◆ Selection
☆ ☆ ☆ ☆ ☆ ☆ ☆
By Takura Zhangazha*
In the middle of this year I got what I now refer to as a present of privilege. It was a yet to be fully published book by David Moore titled, “ Mugabe’s Legacy: Coups, Conspiracies and the Conceits of Power in Zimbabwe.”
I was lucky enough to get the book not only as
a personal gift from the author but also before it had been released into
bookstores (though the print-run has already been done). I had hoped that the book would be available
in bookstores before the end of 2021 but that is looking least likely at the
moment.
With the permission of the author I still thought it
necessary to do a non-academic review of it. Moreso within the context of
shifting political allegiances of those who were Mugabe’s Generation 40 (G40) and the mainstream opposition MDC Alliance frontrunners after the end of his long-duree
rule. And also with the not surprisingly
awry but politically insignificant silence of his widow, Dr. Grace Mugabe.
There are many books that have been written about Mugabe. There are many more that are being worked on and will soon also be published.
Most of them will probably look at Mugabe from a Eurocentric or global
north lense, one that is likely to fit specific expectations of narratives
around his leadership of Zimbabwe. These
narratives are largely about seeking to not only demonise Mugabe but also seek
some sort of historical revisionism on the end effect of African national
liberation struggles and Pan Africanism.
Moore in his book does not take this approach. Instead he looks at Mugabe not as just an
individual leader and as he suggests in the title, the realest meaning of political power
in Zimbabwe’s historical context.
☆ ☆ ☆ ☆ ☆ ☆ ☆
◆ What this exercise asks
- A) Decide whether each statement below agrees with the book review, answering yes or no and quoting the words of the review that settle it: (i) The reviewer received the book as a gift from its writer; (ii) The book reached bookstores before the end of 2021; (iii) Moore looks at Mugabe from a Eurocentric lens.
- B) List every person the book review mentions by name.

◆ Given entries
☆ ☆ ☆ ☆ ☆ ☆ ☆
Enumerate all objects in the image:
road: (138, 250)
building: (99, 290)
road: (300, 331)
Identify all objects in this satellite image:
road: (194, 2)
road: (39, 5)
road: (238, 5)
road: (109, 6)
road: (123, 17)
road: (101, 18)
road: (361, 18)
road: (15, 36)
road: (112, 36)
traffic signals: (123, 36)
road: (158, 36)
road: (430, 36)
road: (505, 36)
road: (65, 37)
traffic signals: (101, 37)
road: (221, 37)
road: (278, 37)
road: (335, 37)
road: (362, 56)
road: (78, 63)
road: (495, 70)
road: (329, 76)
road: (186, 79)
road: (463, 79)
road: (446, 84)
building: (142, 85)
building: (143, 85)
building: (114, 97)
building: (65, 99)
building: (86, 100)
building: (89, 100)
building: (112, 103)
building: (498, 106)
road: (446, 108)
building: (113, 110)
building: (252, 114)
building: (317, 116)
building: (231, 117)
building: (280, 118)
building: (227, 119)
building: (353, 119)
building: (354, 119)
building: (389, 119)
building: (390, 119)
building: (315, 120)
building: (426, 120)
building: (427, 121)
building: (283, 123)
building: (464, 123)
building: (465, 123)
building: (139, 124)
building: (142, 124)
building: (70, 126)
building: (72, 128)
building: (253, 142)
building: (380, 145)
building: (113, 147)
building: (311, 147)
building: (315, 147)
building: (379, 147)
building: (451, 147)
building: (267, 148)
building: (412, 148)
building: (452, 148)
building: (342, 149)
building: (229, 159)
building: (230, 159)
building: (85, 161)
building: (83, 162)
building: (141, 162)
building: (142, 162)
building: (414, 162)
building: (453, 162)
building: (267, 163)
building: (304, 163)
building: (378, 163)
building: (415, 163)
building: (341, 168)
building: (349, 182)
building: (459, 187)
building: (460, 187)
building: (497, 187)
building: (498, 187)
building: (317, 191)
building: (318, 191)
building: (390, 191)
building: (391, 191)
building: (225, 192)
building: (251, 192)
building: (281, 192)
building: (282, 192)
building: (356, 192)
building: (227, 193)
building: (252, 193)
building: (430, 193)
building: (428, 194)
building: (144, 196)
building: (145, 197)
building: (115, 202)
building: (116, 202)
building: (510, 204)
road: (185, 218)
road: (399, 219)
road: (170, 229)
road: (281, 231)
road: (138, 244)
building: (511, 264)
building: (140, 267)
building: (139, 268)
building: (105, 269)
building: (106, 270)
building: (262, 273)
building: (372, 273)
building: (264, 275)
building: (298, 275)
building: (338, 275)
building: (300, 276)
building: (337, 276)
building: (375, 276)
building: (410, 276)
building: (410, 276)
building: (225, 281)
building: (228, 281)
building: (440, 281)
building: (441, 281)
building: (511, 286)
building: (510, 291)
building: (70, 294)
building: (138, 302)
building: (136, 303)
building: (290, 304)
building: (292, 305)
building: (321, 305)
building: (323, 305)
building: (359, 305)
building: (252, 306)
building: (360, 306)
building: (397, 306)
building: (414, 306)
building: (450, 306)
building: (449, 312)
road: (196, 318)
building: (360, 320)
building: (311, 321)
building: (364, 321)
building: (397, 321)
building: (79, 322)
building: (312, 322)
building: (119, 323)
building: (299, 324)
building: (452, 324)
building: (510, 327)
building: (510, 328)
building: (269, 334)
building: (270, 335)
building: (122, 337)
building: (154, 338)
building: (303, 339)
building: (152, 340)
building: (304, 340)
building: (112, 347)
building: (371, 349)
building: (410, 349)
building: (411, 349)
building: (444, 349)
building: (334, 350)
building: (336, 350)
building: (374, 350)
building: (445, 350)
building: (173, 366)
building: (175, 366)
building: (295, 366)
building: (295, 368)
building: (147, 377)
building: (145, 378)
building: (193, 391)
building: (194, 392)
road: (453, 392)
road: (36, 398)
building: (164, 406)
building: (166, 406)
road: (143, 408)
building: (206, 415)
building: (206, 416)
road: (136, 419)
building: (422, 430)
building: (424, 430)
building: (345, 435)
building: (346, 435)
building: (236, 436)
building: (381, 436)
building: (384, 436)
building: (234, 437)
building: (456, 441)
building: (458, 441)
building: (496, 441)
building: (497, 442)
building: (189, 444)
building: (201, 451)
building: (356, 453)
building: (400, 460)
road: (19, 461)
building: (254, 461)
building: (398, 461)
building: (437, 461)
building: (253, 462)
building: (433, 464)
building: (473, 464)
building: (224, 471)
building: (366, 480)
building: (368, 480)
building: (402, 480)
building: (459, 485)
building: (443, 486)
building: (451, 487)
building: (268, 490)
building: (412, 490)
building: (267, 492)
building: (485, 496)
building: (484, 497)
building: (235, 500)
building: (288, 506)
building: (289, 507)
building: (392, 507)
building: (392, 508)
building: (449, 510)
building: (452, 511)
☆ ☆ ☆ ☆ ☆ ☆ ☆
◆ Solved tasks
- A)
(i) Yes: "a personal gift from the author"
(ii) No: "that is looking least likely at the moment"
(iii) No: "Moore in his book does not take this approach"

- B)
Takura Zhangazha
David Moore
Mugabe
Dr. Grace Mugabe